Plasma cortisol and corticosteroid-binding globulin in essential hypertension.

1988 
: Plasma concentration of cortisol, total CBG-binding capacity, and blood pressure were measured in control subjects (n = 171), patients with essential hypertension (EH; n = 210) and their first-degree normotensive (NR; n = 84) or hypertensive (HR; n = 66) relatives. Mean (+/- SD) plasma cortisol was significantly (p less than 0.001) decreased in EH (10.1 +/- 4.3 g/dl) patients and HR (11.7 +/- 4.1). Plasma cortisol in NR did not differ from control values (14.3 +/- 4.5) but the distribution of individual values covered the entire control-EH (14.6 +/- 5.5) range. Mean (+/- SD) CBG-binding capacity was significantly (p less than 0.001) lower in EH (14.4 +/- 3.0), NR (17.5 +/- 2), HR (17.6 +/- 2.2) as compared to controls (20.9 +/- 2.1), indicating that the decline in EH and in most relatives was mainly in plasma CBG-bound cortisol. The plasma CBG-binding capacity for cortisol was significantly negatively correlated with mean arterial pressure (MAP) in both controls (p less than 0.001) and NR (p less than 0.01) but not in either HR (r = 0.02) or never-treated EH patients. Total afternoon plasma aldosterone was higher (p less than 0.01 vs. controls) in 93 untreated EH patients (11.2 +/- 4.8 ng/dl) than in either 161 first-degree relatives (8.1 +/- 3.4 ng/dl) or 117 controls (7.6 +/- 3.5 ng/dl). The respective aldosterone-binding globulin (ABG) binding capacities for aldosterone were 21.2 +/- 6.7, 20.1 +/- 9.3 and 9.8 +/- 4.0%. In all these subjects taken together, there was a positive correlation between MAP and ABG-binding capacity (r = 51; p less than 0.001).
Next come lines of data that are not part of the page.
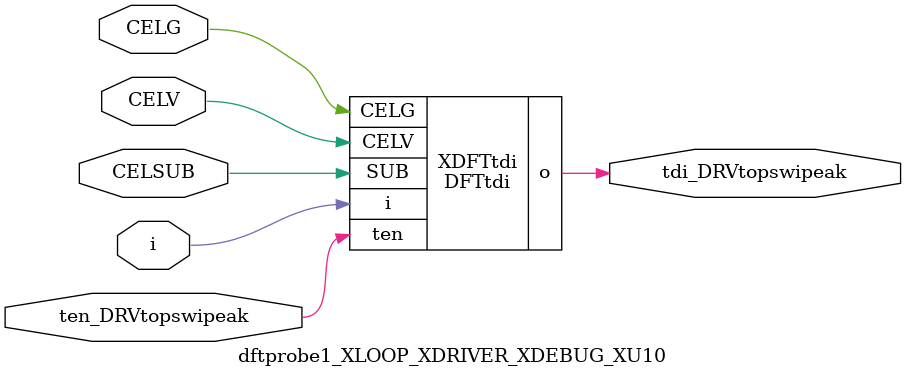
<source format=v>


module DFTtdi ( o, CELV, SUB, i, ten, CELG );

  input CELV;
  input ten;
  input i;
  output o;
  input CELG;
  input SUB;
endmodule


module dftprobe1_XLOOP_XDRIVER_XDEBUG_XU10 (i,tdi_DRVtopswipeak,ten_DRVtopswipeak,CELG,CELSUB,CELV);
input  i;
output  tdi_DRVtopswipeak;
input  ten_DRVtopswipeak;
input  CELG;
input  CELSUB;
input  CELV;

DFTtdi XDFTtdi(
  .i (i),
  .o (tdi_DRVtopswipeak),
  .ten (ten_DRVtopswipeak),
  .CELG (CELG),
  .SUB (CELSUB),
  .CELV (CELV)
);

endmodule


</source>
The association of reduced plasma cortisol and decreased CBG binding capacity in EH may be closely related to altered steroid metabolism, which may be partly explained by an abnormality resembling a relative deficiency in adrenal 17 alpha- and 11 beta-hydroxylation. In some EH patients, hypertension may be the result of the ineffectiveness of plasma cortisol in preventing slightly elevated endogenous ACTH levels leading to an increase in ACTH-sensitive steroids.